_About this exercise_. Make an exact copy of all the data, pictures excluded.

_Supplied information_.

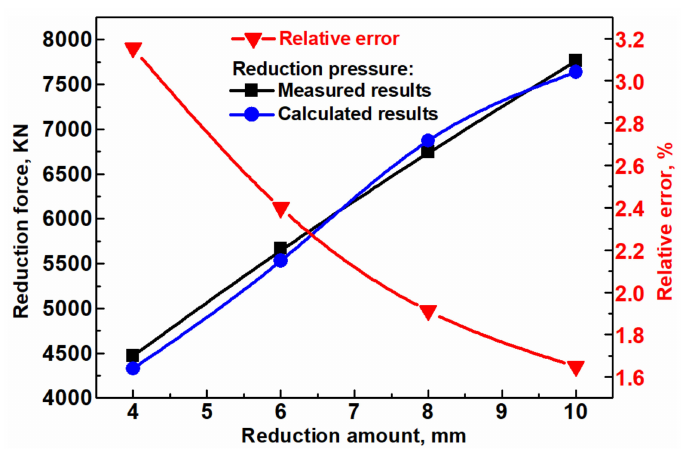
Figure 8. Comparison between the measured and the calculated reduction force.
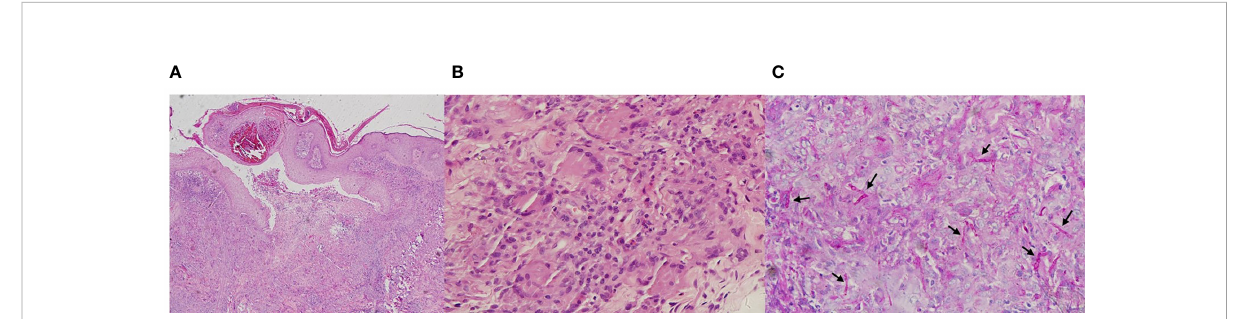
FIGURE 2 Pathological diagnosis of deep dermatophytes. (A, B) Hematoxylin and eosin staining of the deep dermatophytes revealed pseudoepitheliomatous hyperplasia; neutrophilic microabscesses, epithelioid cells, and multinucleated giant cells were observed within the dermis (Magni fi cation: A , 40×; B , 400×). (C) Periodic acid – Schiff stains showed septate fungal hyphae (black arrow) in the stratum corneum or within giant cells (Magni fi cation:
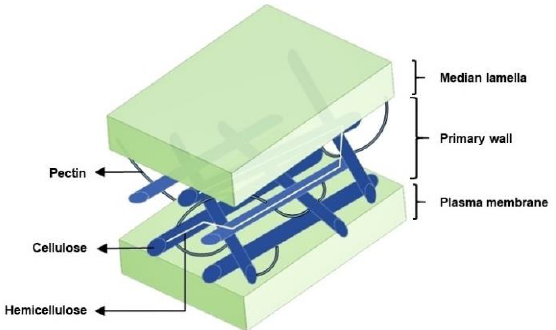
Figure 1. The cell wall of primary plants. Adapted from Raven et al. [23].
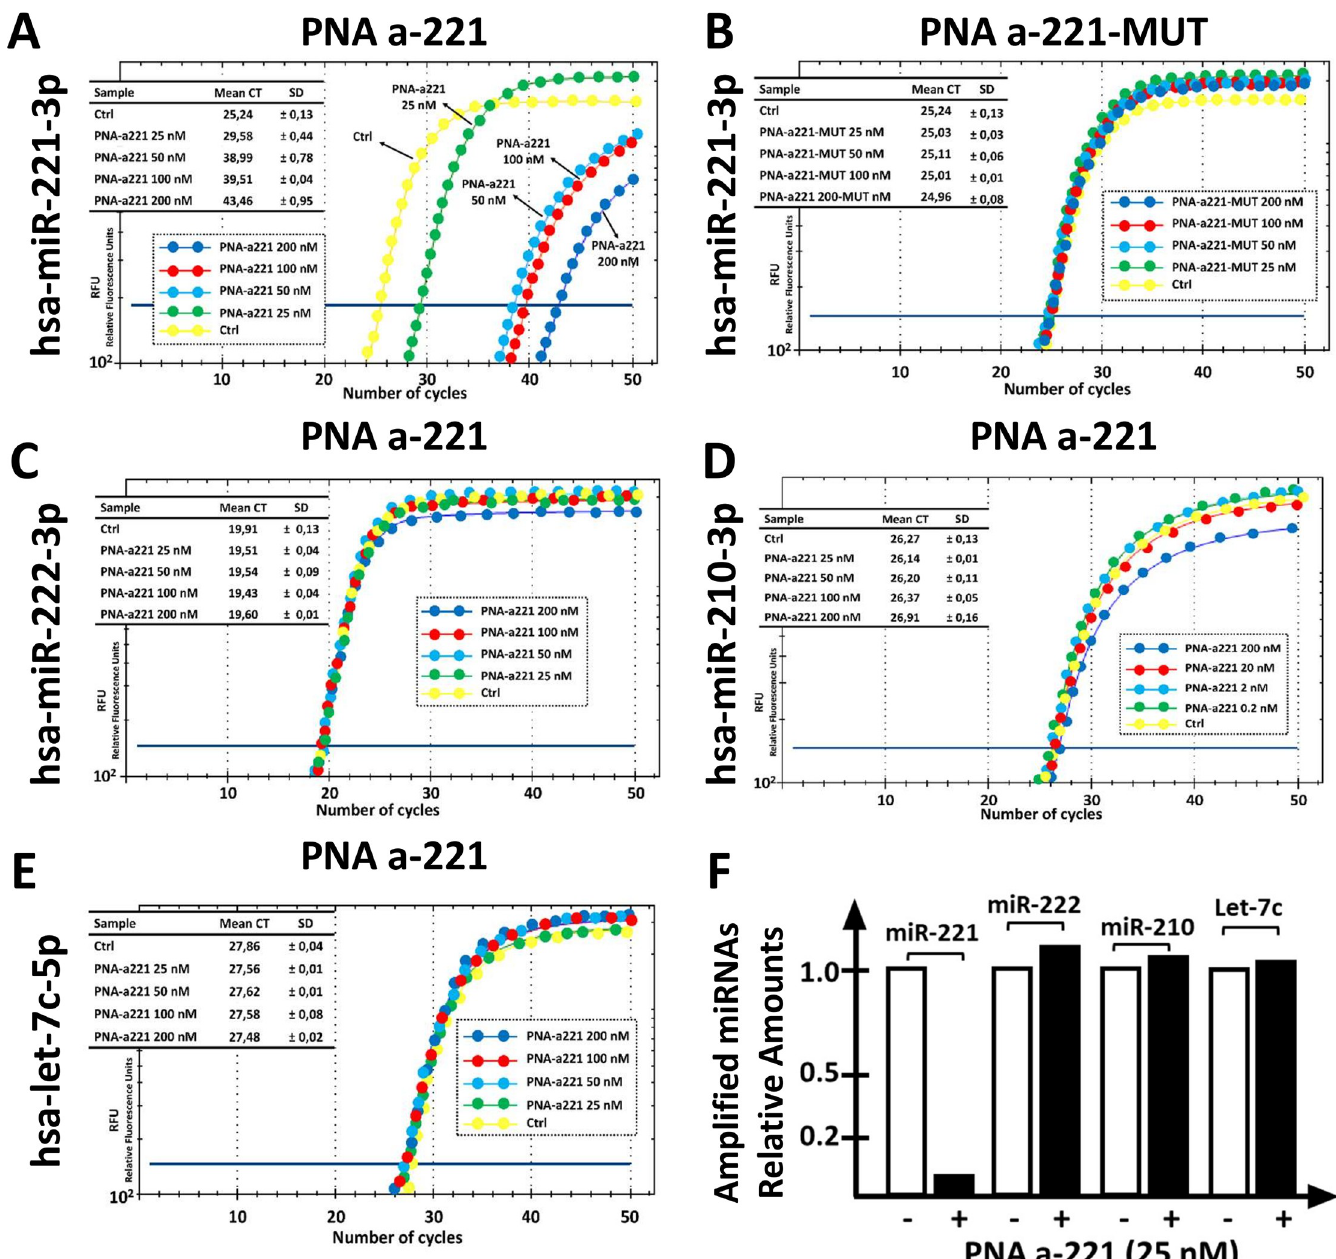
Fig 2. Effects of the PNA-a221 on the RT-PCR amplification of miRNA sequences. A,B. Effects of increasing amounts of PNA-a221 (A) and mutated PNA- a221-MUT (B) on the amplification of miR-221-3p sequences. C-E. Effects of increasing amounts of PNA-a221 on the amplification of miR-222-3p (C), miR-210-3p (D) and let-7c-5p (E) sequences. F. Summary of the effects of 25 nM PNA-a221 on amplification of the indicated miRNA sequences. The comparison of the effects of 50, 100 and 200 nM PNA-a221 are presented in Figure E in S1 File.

_Exercise result_.
Figure 8. Comparison between the measured and the calculated reduction force.
FIGURE 2 Pathological diagnosis of deep dermatophytes. (A, B) Hematoxylin and eosin staining of the deep dermatophytes revealed pseudoepitheliomatous hyperplasia; neutrophilic microabscesses, epithelioid cells, and multinucleated giant cells were observed within the dermis (Magni fi cation: A , 40×; B , 400×). (C) Periodic acid – Schiff stains showed septate fungal hyphae (black arrow) in the stratum corneum or within giant cells (Magni fi cation:
Figure 1. The cell wall of primary plants. Adapted from Raven et al. [23].
Fig 2. Effects of the PNA-a221 on the RT-PCR amplification of miRNA sequences. A,B. Effects of increasing amounts of PNA-a221 (A) and mutated PNA- a221-MUT (B) on the amplification of miR-221-3p sequences. C-E. Effects of increasing amounts of PNA-a221 on the amplification of miR-222-3p (C), miR-210-3p (D) and let-7c-5p (E) sequences. F. Summary of the effects of 25 nM PNA-a221 on amplification of the indicated miRNA sequences. The comparison of the effects of 50, 100 and 200 nM PNA-a221 are presented in Figure E in S1 File.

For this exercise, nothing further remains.